Investment advice may seem dime a dozen with multiple options, with one to fit anyone’s views. Shifting through the various analysis can be tough, with each containing a sense of reasonableness.
Current investment debates include whether the stock market will rebound in a V shape, a U shape, a W shape, or even a square root shape. While some economists believe that there could be some short-term improvement, short of finding a COVID-19 vaccine, there is the potential of seeing a return to increasing cases, death, and stay at home orders.
So how does an investor who is not highly involved with the market manage their investments?
One view is that of Thomas H. Kee Jr., President and Chief Executive of Stock Traders Daily and portfolio manager at Equity Logic, who told MarketWatch he suggested a strategy using the S&P 500 and cash.
The article said Kee the US was in a three-phase “greater depression era,” with the first phase taking place when stocks crashed in March. Apparently the second stage is when the stock market disconnects with Main Street – i.e no.w.

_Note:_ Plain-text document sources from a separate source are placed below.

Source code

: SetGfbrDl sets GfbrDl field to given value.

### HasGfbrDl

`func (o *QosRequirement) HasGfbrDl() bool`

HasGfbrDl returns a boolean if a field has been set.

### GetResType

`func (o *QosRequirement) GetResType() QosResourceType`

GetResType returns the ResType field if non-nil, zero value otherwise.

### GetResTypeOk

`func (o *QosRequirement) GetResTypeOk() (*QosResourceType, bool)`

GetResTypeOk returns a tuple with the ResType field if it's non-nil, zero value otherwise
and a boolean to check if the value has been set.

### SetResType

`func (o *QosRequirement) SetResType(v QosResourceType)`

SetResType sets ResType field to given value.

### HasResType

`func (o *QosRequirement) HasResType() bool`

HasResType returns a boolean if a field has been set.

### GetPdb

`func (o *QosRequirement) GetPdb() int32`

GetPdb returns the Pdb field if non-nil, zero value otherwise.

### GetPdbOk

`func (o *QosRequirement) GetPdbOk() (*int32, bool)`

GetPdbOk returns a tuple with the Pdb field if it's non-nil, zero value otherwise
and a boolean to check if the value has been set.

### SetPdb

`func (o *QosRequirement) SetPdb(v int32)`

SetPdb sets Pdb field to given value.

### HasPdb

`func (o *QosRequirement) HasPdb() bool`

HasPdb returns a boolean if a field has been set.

For investors, he suggesting riding the market as there are decent chances of seeing highs for the Nasdaq-100 highs and S&P by year-end.
The third (“dark”) stage is expected to occur next year, when stimulus policies end, producing high debt levels. Stage three is usually “fast and harsh and brutal,” he said. His suggestion for then is move to cash but to ride the market out in the meantime.
So, while many people suggest avoiding trying to time the market, is there an opportunity coming up?